Il titolo italiano, Sognando a NY, ben rappresenta il fuoco del film, confermato dai suoi autori Hudes e Miranda. La sceneggiatrice infatti punta dritto alla componente sogno: «Avendo scritto quest’opera per la prima volta 20 anni fa, abbiamo parlato molto di uno dei temi fondamentali dello spettacolo e del film: i sogni. Una cosa che ho imparato lungo il cammino è che il sogno non è il traguardo, non è l’obiettivo finale ma è lo stato d’animo con cui intraprendere il percorso. Quindi la cosa più soddisfacente per noi è fare parte di questa comunità di artisti e l’aver dato voce al quartiere». Lin-Manuel Miranda: «Quando abbiamo iniziato questo percorso io ero spiritualmente legato al personaggio di Nina. Ho iniziato a scrivere il musical durante il mio secondo anno di college e Nina si sente fuori posto, non si sente più a suo agio a casa e non si sente integrata a scuola e io mi sono sentito così in molti posti nella mia vita e spesso mi son fatto le domande che si fanno i nostri personaggi. Non mi sono reso conto che il mio sogno con questo film era diventato realtà fino a che non ho visto lo spettacolo prendere vita a Broadway».

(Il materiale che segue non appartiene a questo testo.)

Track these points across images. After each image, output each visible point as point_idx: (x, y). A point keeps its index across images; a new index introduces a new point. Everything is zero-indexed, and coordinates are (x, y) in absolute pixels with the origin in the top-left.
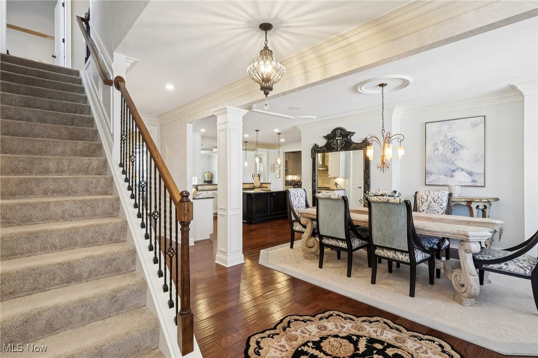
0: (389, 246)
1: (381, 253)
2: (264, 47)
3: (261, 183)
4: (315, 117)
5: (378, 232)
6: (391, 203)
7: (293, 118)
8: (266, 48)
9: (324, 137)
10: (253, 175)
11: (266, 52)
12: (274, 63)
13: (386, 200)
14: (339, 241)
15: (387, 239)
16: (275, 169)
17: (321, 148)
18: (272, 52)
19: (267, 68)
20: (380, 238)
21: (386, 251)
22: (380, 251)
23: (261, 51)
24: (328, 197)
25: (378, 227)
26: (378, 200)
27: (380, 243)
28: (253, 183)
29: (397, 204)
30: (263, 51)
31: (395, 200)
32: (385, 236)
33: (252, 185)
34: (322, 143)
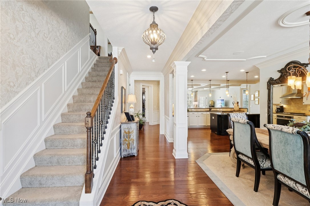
0: (288, 175)
1: (282, 179)
2: (153, 22)
3: (240, 108)
4: (265, 56)
5: (277, 158)
6: (284, 132)
7: (245, 60)
8: (154, 22)
9: (278, 71)
10: (234, 103)
11: (154, 25)
12: (158, 32)
13: (280, 128)
14: (249, 159)
15: (285, 167)
16: (255, 98)
17: (275, 80)
18: (157, 25)
19: (154, 36)
20: (279, 164)
21: (287, 179)
22: (281, 177)
23: (151, 25)
24: (238, 121)
25: (277, 154)
26: (273, 127)
27: (280, 169)
28: (233, 108)
29: (290, 133)
30: (152, 24)
31: (288, 130)
32: (283, 163)
33: (233, 109)
34: (276, 76)
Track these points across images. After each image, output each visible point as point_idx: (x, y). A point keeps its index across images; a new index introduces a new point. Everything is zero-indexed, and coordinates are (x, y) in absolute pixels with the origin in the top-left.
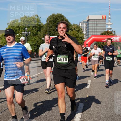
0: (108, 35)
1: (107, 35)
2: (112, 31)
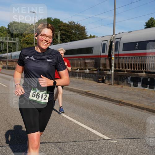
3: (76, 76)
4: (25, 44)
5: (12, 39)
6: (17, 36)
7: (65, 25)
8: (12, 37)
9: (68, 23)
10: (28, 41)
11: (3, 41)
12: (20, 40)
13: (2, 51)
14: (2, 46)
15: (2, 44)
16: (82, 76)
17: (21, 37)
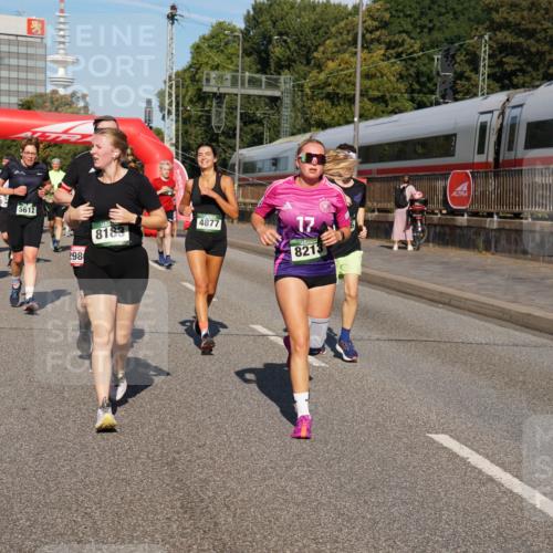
0: (56, 109)
1: (50, 111)
2: (73, 94)
4: (324, 101)
5: (263, 78)
6: (288, 67)
8: (265, 73)
10: (337, 86)
11: (222, 90)
12: (302, 86)
13: (217, 135)
14: (219, 113)
15: (219, 104)
17: (307, 68)
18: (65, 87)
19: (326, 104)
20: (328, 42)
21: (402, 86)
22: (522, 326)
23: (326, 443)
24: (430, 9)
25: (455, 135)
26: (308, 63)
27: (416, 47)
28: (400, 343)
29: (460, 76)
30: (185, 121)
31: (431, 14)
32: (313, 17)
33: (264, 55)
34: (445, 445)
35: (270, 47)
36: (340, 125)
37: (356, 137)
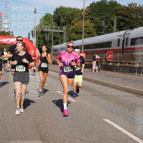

In the Heights è stato scritto da un ragazzo ventenne ai primi anni di università e questo è qualcosa che Miranda ci tiene a rimarcare costantemente, perché la situazione della comunità latina in America è cambiata e per certi versi peggiorata a causa dell’ormai passato governo Trump. È proprio alla luce di questi cambiamenti che Miranda, Hudes e la produzione hanno deciso di ampliare certe storie e dargli maggiore risonanza. Nonostante tutti questi accorgimenti nell’adattamento, tra cui anche una componente queer, Miranda non è riuscito a sottrarsi ad alcune critiche di cui però ha fatto mea culpa su Twitter: l’attore e autore è stato accusato di non aver dato giusta visibilità e rappresentazione, all’interno del film e del cast, agli afro-latini. Il film negli Stati Uniti non ha ottenuto i risultati sperati. Nella speranza che l’Italia lo premi per la forza e la ricchezza della sua multietnicità e per un numero che da solo vale tutto il film, in cui ogni bandiera viene celebrata all’interno del Paese che l’ha accolta, non ci resta che provare a seguire il mantra della matriarca del film, Abuela Claudia, una preghiera che può solo essere utile in questo periodo di incertezze: Paciencia y Fè – Pazienza e fede. Con l’augurio che la diversità venga riconosciuta finalmente come ricchezza.